Peki onlarla sıkça iletişim kuruyor musun?
-Hayır maalesef. Bazen yaşıyoruz hepsiyle ama sen de biliyorsun ki herkesin kendi hayatı var, herkes çok yoğun o yüzden sürekli olarak iletişim halinde olmak pek mümkün olmuyor. Sakatlıklarımız olduğunda ya da takım değiştirdiğimizde birbirimize bu hususlarda yazdığımız oluyor.
'BENİ EN ÇOK ZORLAYAN OYUNCULAR CENGİZ ÜNDER, NANİ VE PODOLSKİ OLDU'
Türkiye Süper Ligi'nde mücadele ettiğin dönemde seni en çok zorlayan Türk oyuncu kim oldu?
-Sanırım Başakşehir'de oynadığı dönemde Cengiz Ünder oldu. Onlar bize karşı oldukça mücadeleciydi ve iyi bir kadroya sahipti. O da kanat oyuncusuydu ve bizi gerçekten çok zorladı. Nani ve Podolski gibi oyuncuları da unutmamak lazım tabii. Onun dışında Van Persie ve Eto gibi oyuncularla da oynamak benim için iyi bir tecrübe oldu.
Bunun için kendini şanslı hissediyor musun?
Evet kesinlikle hissediyorum.

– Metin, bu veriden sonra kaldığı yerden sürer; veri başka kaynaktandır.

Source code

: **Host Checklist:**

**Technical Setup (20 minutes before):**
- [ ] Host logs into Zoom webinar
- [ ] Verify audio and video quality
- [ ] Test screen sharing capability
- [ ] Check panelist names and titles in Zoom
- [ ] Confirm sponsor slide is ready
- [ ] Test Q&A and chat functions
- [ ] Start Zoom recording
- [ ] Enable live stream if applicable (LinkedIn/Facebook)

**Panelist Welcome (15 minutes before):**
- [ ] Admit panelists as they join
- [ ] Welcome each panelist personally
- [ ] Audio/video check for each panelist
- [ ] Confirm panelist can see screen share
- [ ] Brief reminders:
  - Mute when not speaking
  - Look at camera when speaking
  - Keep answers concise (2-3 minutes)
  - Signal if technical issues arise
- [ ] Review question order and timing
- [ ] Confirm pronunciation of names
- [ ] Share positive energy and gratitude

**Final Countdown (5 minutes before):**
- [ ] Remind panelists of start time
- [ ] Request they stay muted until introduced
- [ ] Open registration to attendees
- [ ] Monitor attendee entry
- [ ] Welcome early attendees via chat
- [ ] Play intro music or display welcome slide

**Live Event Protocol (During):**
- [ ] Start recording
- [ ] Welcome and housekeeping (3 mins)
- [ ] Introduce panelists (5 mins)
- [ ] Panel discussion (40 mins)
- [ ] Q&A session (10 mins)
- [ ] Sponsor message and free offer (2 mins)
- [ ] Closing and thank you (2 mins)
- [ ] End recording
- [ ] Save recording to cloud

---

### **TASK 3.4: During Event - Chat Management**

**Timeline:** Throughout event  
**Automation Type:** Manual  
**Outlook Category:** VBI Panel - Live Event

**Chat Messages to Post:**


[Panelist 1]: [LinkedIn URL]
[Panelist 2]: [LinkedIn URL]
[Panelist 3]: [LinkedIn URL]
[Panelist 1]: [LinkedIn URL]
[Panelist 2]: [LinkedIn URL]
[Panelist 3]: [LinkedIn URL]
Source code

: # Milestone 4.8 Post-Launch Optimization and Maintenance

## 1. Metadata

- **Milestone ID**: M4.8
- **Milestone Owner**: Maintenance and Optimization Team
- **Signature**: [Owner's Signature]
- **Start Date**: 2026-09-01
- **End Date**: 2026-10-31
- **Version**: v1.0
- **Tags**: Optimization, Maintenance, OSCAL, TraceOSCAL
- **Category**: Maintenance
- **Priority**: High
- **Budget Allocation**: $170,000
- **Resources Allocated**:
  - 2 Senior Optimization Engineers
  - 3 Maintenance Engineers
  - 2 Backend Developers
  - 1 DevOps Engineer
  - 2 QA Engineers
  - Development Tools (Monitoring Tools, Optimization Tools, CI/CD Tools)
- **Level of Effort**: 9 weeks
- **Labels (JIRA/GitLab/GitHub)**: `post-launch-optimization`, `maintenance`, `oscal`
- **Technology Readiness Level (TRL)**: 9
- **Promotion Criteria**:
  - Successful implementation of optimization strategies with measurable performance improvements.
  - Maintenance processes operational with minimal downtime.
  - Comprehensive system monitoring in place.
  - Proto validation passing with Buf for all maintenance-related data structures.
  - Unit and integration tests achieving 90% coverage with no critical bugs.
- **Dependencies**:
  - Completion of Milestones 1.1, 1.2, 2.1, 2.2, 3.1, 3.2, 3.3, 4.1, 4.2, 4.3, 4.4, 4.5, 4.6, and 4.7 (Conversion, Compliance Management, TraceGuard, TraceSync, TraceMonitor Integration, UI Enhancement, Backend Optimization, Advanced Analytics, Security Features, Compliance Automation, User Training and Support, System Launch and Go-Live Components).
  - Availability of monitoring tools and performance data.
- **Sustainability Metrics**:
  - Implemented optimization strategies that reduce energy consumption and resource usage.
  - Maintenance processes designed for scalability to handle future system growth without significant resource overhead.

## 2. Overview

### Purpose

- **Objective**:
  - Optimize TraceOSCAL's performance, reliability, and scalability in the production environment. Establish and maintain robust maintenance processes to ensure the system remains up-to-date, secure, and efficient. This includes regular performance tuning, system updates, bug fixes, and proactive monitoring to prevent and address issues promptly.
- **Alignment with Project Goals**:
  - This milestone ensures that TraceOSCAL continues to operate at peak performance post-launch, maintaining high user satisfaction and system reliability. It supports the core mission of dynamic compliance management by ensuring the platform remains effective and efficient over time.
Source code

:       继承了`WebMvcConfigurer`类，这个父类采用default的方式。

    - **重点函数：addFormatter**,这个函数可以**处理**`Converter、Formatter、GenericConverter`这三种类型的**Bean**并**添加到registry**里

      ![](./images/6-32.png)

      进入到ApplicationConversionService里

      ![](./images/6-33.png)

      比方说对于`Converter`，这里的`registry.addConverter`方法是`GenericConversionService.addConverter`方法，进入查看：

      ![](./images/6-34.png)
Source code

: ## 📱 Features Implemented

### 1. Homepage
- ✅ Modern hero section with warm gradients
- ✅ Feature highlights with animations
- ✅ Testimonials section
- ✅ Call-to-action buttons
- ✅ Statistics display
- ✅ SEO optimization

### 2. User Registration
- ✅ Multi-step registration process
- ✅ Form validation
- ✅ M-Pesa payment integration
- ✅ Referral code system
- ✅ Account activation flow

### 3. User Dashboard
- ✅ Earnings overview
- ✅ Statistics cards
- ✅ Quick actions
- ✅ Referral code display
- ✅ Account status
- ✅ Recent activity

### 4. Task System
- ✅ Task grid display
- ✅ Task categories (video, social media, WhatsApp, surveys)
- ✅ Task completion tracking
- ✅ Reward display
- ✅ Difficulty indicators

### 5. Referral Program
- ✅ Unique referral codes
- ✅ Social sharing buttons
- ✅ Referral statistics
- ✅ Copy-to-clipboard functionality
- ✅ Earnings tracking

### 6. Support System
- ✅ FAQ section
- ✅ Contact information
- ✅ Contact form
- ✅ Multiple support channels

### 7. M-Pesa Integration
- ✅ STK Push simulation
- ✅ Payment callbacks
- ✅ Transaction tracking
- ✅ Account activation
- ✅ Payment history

Özellikle Beşiktaş'ta geçirdiğim iki sezonda da şampiyon olmak benim için çok kıymetli.
Röportajımızı bitirmeden önce sana sormak istediğim son bir soru daha var: İleride Türkiye'de antrenörlük yapmayı düşünür müsün? Futbolu bıraktıktan sonra kendini nerede görüyorsun? Teknik direktör olmak gibi bir düşüncen var mı?
Evet bu çok güzel bir soru ve otuz yaşımdan sonra bu tarz sorularla daha da çok karşılaşmaya başladım. Şu an otuz dört yaşındayım ama hala sahaya çıkmaktan, soyunma odasında olmaktan ve mücadele etmekten büyük keyif alıyorum. Ama tabii futbolu bıraktığım zaman illa bir gün gelecek ve antrenörlük yapmayı düşünüyorum. Kendimi Türkiye'de teknik direktörlük yaparken de hayal edebiliyorum buna şüphe yok. Eğer aktif sporculuk hayatımdan sonra kariyerim bu şekilde evrilirse kendimi kesinlikle bunu yaparken düşünebiliyorum.